= What to produce =
In the material below, find the line containing "[634,546,678,558] faores ->" and the line containing "[403,1417,463,1432] fototipo, ->", then reproduce exactly both of them and every line between, and nothing else.
START Extracted entries
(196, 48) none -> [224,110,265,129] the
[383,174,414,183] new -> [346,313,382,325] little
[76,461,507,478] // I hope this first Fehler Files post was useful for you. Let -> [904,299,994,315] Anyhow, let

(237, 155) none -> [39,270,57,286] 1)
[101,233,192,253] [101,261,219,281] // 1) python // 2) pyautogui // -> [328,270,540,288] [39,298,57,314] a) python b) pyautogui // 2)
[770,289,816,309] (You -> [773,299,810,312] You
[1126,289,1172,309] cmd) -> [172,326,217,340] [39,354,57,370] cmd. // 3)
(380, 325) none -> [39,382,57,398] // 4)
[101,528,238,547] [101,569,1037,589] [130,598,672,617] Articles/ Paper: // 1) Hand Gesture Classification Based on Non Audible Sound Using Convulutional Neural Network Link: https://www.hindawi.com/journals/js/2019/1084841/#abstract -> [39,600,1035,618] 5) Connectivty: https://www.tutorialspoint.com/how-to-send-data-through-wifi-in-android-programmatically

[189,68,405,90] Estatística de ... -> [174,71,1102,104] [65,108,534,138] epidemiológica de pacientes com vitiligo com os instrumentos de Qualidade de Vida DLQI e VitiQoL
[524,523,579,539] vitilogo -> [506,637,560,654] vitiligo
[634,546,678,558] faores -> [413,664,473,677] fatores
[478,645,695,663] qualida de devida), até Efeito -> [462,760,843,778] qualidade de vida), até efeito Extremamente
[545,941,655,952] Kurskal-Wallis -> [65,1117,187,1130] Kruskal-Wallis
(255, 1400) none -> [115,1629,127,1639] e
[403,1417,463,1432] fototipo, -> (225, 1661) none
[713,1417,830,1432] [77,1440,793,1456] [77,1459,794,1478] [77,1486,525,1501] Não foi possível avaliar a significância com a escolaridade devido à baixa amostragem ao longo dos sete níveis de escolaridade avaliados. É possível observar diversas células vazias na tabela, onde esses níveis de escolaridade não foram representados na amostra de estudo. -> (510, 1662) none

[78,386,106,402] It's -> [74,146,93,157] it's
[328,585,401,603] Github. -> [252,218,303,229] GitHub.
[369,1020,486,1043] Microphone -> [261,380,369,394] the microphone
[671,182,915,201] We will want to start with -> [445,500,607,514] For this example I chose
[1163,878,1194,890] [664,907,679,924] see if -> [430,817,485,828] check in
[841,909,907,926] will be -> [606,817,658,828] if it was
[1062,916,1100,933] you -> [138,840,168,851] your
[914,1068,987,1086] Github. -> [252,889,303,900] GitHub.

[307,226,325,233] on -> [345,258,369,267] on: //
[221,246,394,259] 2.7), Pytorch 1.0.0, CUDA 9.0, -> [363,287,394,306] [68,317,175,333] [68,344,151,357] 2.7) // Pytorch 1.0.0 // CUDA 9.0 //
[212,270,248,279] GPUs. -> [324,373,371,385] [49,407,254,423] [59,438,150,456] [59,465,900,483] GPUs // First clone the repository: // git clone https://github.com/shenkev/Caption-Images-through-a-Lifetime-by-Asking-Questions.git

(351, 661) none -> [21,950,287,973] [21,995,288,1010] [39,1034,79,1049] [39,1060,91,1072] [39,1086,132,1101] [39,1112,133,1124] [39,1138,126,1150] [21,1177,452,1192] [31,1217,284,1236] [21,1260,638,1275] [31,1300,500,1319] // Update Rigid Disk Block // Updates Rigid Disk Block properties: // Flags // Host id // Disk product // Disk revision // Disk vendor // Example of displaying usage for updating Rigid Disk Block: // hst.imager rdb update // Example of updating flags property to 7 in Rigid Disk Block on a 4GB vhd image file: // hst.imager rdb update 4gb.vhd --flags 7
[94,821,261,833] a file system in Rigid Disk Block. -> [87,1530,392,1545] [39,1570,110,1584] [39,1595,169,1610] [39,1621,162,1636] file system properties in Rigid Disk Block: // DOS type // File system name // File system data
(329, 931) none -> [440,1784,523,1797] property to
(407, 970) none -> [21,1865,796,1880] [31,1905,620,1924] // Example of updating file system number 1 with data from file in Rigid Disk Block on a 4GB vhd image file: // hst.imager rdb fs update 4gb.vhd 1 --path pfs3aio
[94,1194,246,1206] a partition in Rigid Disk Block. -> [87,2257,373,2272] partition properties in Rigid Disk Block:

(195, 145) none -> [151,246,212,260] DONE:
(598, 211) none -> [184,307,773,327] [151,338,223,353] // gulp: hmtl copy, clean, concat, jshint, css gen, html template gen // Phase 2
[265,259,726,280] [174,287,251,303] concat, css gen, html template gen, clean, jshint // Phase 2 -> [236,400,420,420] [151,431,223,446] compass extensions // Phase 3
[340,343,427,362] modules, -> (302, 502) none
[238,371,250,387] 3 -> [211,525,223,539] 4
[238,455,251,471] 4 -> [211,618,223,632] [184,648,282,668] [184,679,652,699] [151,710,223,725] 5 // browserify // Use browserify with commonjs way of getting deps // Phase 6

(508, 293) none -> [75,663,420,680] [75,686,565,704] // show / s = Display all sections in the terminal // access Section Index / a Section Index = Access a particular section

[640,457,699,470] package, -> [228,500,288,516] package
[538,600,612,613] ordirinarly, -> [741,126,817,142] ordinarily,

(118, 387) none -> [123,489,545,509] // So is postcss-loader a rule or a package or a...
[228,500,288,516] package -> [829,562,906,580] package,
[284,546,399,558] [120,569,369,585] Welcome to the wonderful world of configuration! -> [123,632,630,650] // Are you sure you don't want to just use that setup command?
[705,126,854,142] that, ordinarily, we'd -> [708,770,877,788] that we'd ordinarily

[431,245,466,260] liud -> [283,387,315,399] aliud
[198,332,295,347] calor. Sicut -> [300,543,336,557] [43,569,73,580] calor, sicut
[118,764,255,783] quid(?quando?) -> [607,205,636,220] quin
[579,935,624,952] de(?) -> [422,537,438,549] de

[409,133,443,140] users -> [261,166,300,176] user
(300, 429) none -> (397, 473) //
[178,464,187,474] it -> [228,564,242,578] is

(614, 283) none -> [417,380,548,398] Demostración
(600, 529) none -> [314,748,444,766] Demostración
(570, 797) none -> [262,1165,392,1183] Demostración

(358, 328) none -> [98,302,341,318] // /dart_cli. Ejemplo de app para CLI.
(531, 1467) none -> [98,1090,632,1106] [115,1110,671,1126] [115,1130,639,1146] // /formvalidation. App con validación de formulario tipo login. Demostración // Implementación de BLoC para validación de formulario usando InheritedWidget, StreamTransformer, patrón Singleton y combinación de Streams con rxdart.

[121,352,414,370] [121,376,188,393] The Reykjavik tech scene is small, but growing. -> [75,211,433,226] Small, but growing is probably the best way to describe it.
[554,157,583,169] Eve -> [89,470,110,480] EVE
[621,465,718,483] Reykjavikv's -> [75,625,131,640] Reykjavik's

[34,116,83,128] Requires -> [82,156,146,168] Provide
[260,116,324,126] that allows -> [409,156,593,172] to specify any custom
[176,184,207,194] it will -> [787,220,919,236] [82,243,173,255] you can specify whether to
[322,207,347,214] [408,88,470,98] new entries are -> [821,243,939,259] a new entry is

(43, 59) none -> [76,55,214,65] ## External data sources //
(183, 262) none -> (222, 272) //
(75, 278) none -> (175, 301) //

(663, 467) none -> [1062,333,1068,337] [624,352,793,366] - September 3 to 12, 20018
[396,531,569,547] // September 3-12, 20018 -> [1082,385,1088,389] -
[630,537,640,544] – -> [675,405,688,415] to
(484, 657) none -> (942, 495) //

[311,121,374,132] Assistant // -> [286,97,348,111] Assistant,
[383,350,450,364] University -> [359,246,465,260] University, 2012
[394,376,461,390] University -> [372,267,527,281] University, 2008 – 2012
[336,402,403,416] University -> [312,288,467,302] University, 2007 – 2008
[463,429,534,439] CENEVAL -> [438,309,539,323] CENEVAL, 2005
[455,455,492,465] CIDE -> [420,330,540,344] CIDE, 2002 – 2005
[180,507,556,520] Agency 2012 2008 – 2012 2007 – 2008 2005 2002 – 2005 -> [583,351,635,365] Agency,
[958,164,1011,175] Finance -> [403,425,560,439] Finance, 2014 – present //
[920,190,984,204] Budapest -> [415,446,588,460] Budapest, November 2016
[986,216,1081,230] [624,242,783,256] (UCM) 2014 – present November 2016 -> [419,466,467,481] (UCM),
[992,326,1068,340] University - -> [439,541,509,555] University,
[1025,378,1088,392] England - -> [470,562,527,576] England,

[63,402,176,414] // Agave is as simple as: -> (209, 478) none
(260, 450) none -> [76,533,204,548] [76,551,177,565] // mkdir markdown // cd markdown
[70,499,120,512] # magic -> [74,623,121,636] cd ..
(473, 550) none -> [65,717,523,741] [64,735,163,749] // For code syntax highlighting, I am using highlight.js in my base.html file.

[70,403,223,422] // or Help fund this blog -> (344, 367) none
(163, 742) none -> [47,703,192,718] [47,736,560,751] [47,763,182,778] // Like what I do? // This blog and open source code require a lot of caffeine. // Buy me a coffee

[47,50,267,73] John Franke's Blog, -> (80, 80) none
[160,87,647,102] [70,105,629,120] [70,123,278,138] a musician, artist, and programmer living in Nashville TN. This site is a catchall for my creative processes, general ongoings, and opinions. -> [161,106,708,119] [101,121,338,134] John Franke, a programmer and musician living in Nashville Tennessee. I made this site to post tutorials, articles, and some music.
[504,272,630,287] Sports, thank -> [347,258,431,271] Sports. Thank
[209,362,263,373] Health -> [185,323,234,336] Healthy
END Extracted entries
= Written answer =
[634,546,678,558] faores -> [413,664,473,677] fatores
[478,645,695,663] qualida de devida), até Efeito -> [462,760,843,778] qualidade de vida), até efeito Extremamente
[545,941,655,952] Kurskal-Wallis -> [65,1117,187,1130] Kruskal-Wallis
(255, 1400) none -> [115,1629,127,1639] e
[403,1417,463,1432] fototipo, -> (225, 1661) none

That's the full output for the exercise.